Revenue from business taxes reached a record high of NT$172.8 billion (US$5.4 billion) in the first eight months, up 25.3 percent from a year ago, thanks to a rebound in domestic spending and a surge in imports, the Ministry of Finance said yesterday.
“The pickup of 25.3 percent was the largest increase since 1992,” said Lin Lee-jen (林麗貞), head of the ministry’s statistics department.
The ministry’s latest data showed that between January and last month, overall tax revenue increased NT$73.5 billion, or 7.4 percent, year-on-year to NT$1.69 trillion, but the result remained 0.4 percent lower than its budget.

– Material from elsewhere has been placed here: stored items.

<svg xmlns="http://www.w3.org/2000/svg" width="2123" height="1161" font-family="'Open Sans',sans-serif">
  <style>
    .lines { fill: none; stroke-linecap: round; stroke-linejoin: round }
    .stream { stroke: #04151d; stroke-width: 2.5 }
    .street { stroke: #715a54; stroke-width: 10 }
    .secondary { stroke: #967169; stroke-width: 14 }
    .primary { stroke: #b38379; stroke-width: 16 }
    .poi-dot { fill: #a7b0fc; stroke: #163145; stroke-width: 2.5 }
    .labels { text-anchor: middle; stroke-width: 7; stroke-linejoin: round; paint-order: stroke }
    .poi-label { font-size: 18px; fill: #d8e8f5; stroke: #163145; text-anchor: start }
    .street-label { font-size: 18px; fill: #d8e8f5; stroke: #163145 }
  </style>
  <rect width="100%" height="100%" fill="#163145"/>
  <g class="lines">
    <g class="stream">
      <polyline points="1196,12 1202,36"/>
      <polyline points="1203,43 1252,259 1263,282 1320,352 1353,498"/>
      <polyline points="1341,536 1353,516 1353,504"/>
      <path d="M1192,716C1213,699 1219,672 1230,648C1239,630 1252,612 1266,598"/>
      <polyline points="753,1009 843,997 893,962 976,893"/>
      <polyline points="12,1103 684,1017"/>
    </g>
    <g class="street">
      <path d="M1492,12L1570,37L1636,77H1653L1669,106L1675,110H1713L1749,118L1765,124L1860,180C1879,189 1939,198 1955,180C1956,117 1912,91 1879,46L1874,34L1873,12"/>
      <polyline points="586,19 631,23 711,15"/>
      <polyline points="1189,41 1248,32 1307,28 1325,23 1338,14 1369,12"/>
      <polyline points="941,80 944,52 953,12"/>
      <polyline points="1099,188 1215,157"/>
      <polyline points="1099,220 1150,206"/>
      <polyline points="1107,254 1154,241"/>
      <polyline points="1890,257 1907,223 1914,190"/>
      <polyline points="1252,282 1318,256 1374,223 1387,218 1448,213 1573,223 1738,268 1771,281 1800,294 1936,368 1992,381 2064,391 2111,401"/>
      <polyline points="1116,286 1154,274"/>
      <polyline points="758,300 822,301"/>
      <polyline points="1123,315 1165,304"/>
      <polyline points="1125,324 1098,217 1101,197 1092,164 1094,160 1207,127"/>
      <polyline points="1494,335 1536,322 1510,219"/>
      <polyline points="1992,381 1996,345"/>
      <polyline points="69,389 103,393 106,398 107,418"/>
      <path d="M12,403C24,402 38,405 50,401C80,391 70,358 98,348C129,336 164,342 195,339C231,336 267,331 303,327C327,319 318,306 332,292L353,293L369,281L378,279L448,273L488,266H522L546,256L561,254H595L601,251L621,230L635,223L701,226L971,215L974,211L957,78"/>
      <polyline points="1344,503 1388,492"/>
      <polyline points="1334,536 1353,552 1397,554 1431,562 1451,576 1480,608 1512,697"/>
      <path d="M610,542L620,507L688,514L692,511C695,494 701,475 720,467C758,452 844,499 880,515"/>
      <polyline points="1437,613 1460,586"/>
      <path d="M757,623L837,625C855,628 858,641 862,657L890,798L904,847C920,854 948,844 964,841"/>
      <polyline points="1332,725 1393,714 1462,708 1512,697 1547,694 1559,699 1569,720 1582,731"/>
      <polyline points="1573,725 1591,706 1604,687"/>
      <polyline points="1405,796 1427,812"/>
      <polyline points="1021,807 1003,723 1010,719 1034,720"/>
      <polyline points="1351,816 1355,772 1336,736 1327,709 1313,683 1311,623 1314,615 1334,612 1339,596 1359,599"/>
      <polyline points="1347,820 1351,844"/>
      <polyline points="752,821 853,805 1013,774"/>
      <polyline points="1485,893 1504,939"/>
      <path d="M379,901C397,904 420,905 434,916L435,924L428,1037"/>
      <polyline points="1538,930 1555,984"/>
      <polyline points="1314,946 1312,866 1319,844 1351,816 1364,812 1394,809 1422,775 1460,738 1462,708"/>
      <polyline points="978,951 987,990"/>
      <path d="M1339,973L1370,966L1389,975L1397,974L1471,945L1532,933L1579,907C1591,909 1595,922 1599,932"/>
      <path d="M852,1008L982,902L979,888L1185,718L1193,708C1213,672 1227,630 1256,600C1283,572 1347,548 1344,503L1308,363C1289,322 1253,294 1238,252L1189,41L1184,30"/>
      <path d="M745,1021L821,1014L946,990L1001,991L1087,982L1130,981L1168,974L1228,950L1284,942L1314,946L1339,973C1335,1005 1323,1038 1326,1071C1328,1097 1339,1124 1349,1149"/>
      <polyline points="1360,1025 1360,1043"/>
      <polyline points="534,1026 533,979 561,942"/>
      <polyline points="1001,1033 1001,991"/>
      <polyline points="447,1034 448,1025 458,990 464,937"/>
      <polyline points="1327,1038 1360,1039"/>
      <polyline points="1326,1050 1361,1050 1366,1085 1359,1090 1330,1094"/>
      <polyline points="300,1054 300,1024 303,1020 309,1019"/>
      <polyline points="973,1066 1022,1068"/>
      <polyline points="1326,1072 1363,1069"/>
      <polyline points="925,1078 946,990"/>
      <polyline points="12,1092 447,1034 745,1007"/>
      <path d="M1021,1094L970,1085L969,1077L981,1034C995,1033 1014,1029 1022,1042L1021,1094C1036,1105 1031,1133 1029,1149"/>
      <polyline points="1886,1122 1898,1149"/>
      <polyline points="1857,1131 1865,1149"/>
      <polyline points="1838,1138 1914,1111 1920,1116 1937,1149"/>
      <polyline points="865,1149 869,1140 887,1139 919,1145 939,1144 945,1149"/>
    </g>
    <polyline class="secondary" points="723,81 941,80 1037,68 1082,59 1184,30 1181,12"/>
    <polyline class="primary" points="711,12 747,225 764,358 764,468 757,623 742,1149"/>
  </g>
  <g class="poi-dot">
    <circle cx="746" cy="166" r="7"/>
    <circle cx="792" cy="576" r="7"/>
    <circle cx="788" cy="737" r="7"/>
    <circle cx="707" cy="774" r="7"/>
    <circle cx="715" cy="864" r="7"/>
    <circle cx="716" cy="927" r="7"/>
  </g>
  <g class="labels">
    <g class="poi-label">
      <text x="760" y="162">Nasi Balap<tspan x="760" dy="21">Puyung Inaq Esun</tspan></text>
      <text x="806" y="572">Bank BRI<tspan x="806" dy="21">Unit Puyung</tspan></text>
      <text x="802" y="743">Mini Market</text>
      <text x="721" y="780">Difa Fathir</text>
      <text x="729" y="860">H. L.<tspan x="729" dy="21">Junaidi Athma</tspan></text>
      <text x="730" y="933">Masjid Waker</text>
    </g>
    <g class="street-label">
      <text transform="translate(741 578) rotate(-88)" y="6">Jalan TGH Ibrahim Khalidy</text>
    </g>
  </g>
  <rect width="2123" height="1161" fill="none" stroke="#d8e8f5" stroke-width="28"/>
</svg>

While revenues from business taxes, land value increment taxes and custom tariffs increased from a year earlier, those from individual income and securities transaction taxes fell in the first eight months, with the former dropping NT$10.6 billion, or 4.5 percent from a year ago, and the latter declining NT$300 million, or 0.5 percent year-on-year.
The ministry said individual income taxes saw a shortfall of NT$45 billion, almost 10 percent lower than the budgetary goal, because of the impact of the global financial crisis and the implementation of tax incentives last year..
Last month alone, the ministry’s tallies showed tax revenue rose NT$24.7 billion, or 34.1 percent from a year earlier, to NT$97 billion, with individual income taxes posting the largest growth at NT$17.2 billion, or 67 percent from a year earlier.
Securities transaction taxes were up NT$1.9 billion, or 22.9 percent from a year earlier, to NT$10.2 billion last month, marking the second time this year that revenue has exceeded NT$10 billion, the ministry said.
The ministry said although revenue from income and securities transaction taxes was below expectations, revenue from business, commodity, custom tariffs and land value increment taxes picked up. The ministry is targeting NT$1.62 trillion in tax revenue this year.